The FDA removed the warning requirement in 2003, as it had "conducted a scientific review of several post-market studies submitted by P&G, as well as adverse event reports submitted by P&G and the Center for Science in the Public Interest. The FDA concluded the label statement was no longer warranted". The FDA also agreed with P&G that the "label statement could be misleading and cause consumers of olestra to attribute serious problems to olestra when this [was] unlikely to be the case".

When removing the olestra warning label requirement, the FDA cited a six-week P&G study of more than 3000 people showing the olestra-eating group experienced only a small increase in bowel movement frequency compared to the control group. The FDA concluded that "subjects eating olestra-containing chips were no more likely to report having had loose stools, abdominal cramps, or any other GI symptom compared to subjects eating an equivalent amount of [potato] chips".

In addition to the effects of the health warnings on public acceptance of the product, olestra might not have lived up to consumer expectations of speedy results. If consumers believed that they could eat more to compensate for the fat calories "saved", olestra would not be an effective way to improve overall diet. The manufacturers claim that the authentic taste and feel of olestra offsets this tendency, and some studies have shown that people who consume foods with olestra don't eat more to offset the loss in calories. P&G conducted publicity campaigns to highlight olestra's benefits, including working directly with the health-care community.

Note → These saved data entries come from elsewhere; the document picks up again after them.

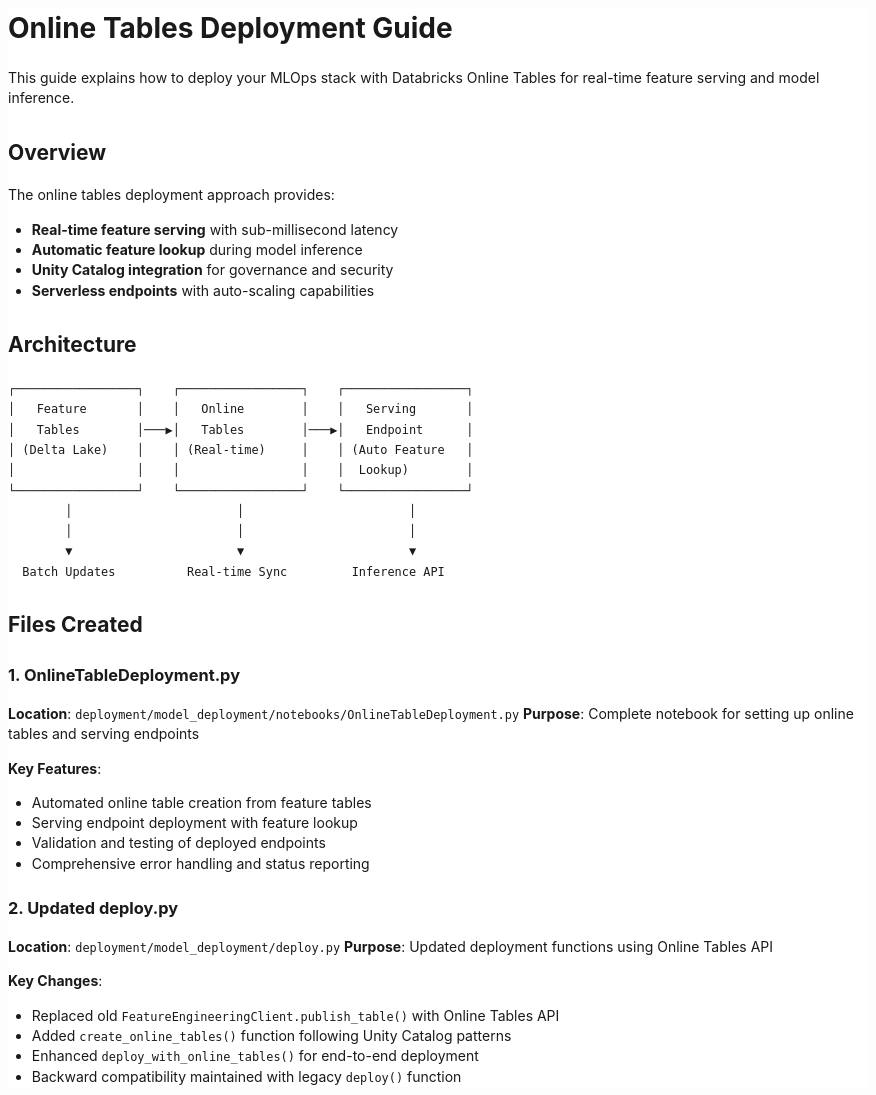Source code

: # Online Tables Deployment Guide

This guide explains how to deploy your MLOps stack with Databricks Online Tables for real-time feature serving and model inference.

## Overview

The online tables deployment approach provides:
- **Real-time feature serving** with sub-millisecond latency
- **Automatic feature lookup** during model inference
- **Unity Catalog integration** for governance and security
- **Serverless endpoints** with auto-scaling capabilities

## Architecture

```
┌─────────────────┐    ┌─────────────────┐    ┌─────────────────┐
│   Feature       │    │   Online        │    │   Serving       │
│   Tables        │───▶│   Tables        │───▶│   Endpoint      │
│ (Delta Lake)    │    │ (Real-time)     │    │ (Auto Feature   │
│                 │    │                 │    │  Lookup)        │
└─────────────────┘    └─────────────────┘    └─────────────────┘
        │                       │                       │
        │                       │                       │
        ▼                       ▼                       ▼
  Batch Updates          Real-time Sync         Inference API
```

## Files Created

### 1. OnlineTableDeployment.py
**Location**: `deployment/model_deployment/notebooks/OnlineTableDeployment.py`
**Purpose**: Complete notebook for setting up online tables and serving endpoints

**Key Features**:
- Automated online table creation from feature tables
- Serving endpoint deployment with feature lookup
- Validation and testing of deployed endpoints
- Comprehensive error handling and status reporting

### 2. Updated deploy.py
**Location**: `deployment/model_deployment/deploy.py`
**Purpose**: Updated deployment functions using Online Tables API

**Key Changes**:
- Replaced old `FeatureEngineeringClient.publish_table()` with Online Tables API
- Added `create_online_tables()` function following Unity Catalog patterns
- Enhanced `deploy_with_online_tables()` for end-to-end deployment
- Backward compatibility maintained with legacy `deploy()` function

Olestra is prohibited from sale in many markets, including the European Union and Canada.

Consumption of olestra may encourage rats to eat too much of foods containing regular fats, due to the learning of an incorrect association between fat intake and calories. Rats that were fed regular potato chips as well as chips cooked with olestra gained more weight when subsequently eating a high-fat diet than rats that received just regular chips.

== Chemistry ==
Triglycerides, the energy-yielding dietary fats, consist of three fatty acids bonded in the form of esters to a glycerol backbone. Olestra uses sucrose as the backbone in place of glycerol, and it can form esters with up to eight fatty acids. Olestra is a mixture of hexa-, hepta-, and octa-esters of sucrose with various long chain fatty acids. The resulting radial arrangement is too large and irregular to move through the intestinal wall and be absorbed into the bloodstream. Olestra has the same taste and mouthfeel as fat, but it passes through the gastrointestinal tract undigested without contributing calories or nutritive value to the diet.

From a mechanical point of view, scientists were able to manipulate the compound in such a way that it could be used in place of cooking oils in the preparation of many types of food.

Since it contains fatty acid functional groups, olestra is able to dissolve lipid-soluble vitamins, such as vitamin D, vitamin E, vitamin K, and vitamin A, along with carotenoids. Fat-soluble nutrients consumed with olestra products are excreted with the undigested olestra molecules. To counteract this loss of nutrients, products made with olestra are fortified with oil-soluble vitamins.

== Applications ==
P&G is marketing its sucrose ester products under the brand "Sefose" for use as an industrial lubricant and paint additive. Because Sefose is made by chemically combining sugar and vegetable oil, it releases no toxic fumes and could potentially become a safe and environmentally friendly replacement for petrochemicals in these applications. It is currently used as a base for deck stains and a lubricant for small power tools, and there are plans to use it on larger machinery.

There is preliminary evidence that indicates that administration of olestra may accelerate the excretion of hydrophobic toxins, although there have been no randomized controlled clinical trials to establish the effectiveness of this potential treatment. Toxins that have been studied in conjunction with olestra treatment include dioxins, hexachlorobenzene, and polychlorinated biphenyls (PCBs).